The greenback sank on the release of poor than expected data that, once again, contradicts economist notions of a robust economic recovery. Retail sales in the United States declined .4 percent, which was much lower than analyst forecasts of zero gain or loss. Weather conditions are being blamed for the string of weak retail sales that declined month-over-month.
Federal Reserve chairwomen Janet Yellen at least got one thing right, the labor market is far from where it should be. Initial jobless claims fell to 339K from 331K in the previous week. Analysts were looking for no change.
The dollar declined heavily, over .50 percent at its lows, on the poor news. “The data is weaker than expected and, frankly, I think the dollar should’ve moved more than it did,” said Greg Anderson, head of global FX strategy at Bank of Montreal. The recently poor data is beginning to outcast the two months of positive data heading into the holiday season, and the dollar is seeing that. However, investors believe the Federal Reserve will halt the taper, and an equity rally took place around mid-day.
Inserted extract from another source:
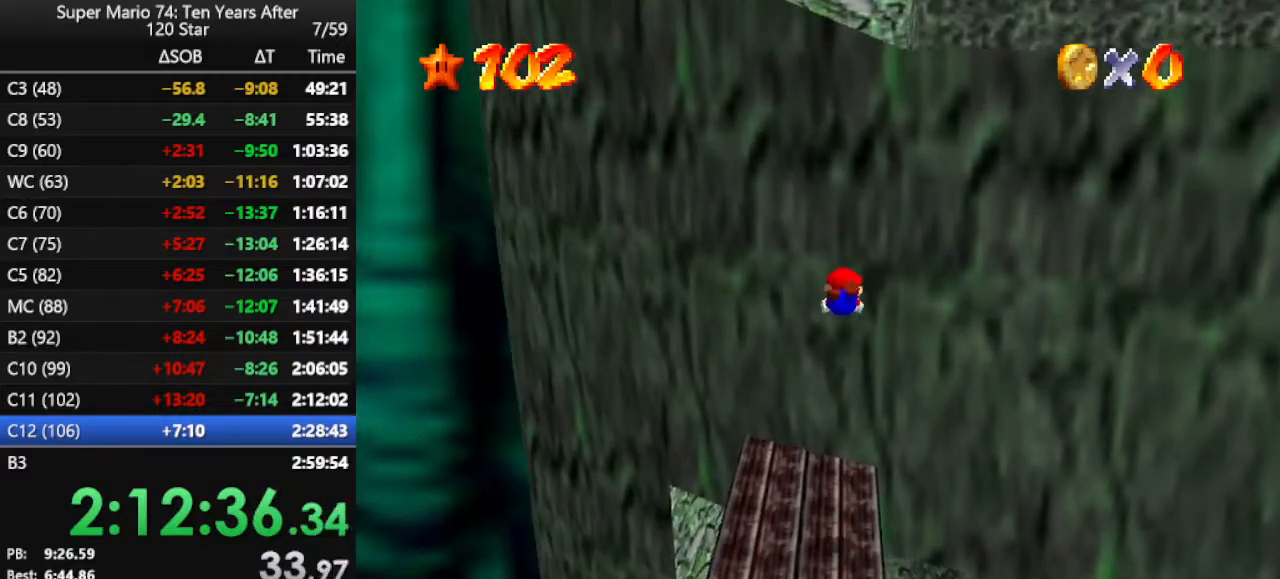
{"buttons": [], "left_stick": "down", "events": [[433, "A", "down"], [500, "A", "up"]]}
The 4H Chart, going out 30-days, shows the bounce from the three-week low as equities began to rally. The dollar is finding resistance at 80.432, or the 78.6 percent Fibonacci retracement from the monthly bottom. The dollar could pull up to 80.5 on a pullback.
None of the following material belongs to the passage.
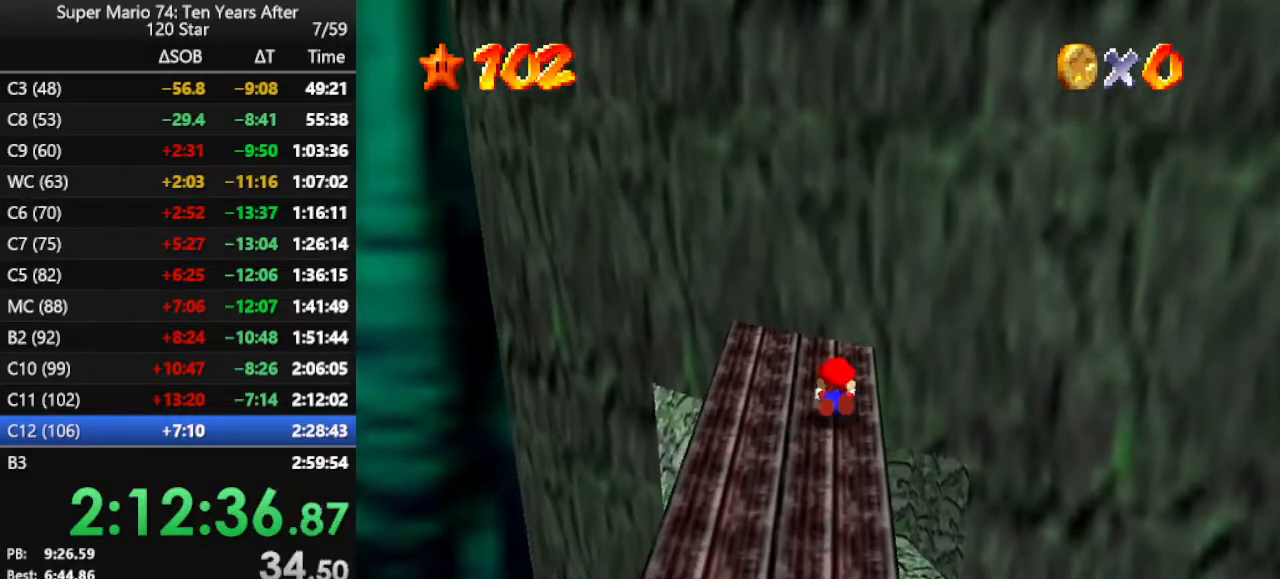
{"buttons": [], "left_stick": "center", "events": [[67, "A", "down"], [200, "A", "up"], [333, "left_stick", "center"]]}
The weekly chart showed price action consolidating with resistance at 81.339, but this week’s decline has broken the ascending trend line. It is likely we will see a shift in sentiment if the dollar continues to decline. Equities are up because market participants want a pause in the taper, but that is negative for the dollar. If price action can break support at 80.22, the dollar will likely trend lower sub-79, potentially 79.75/80.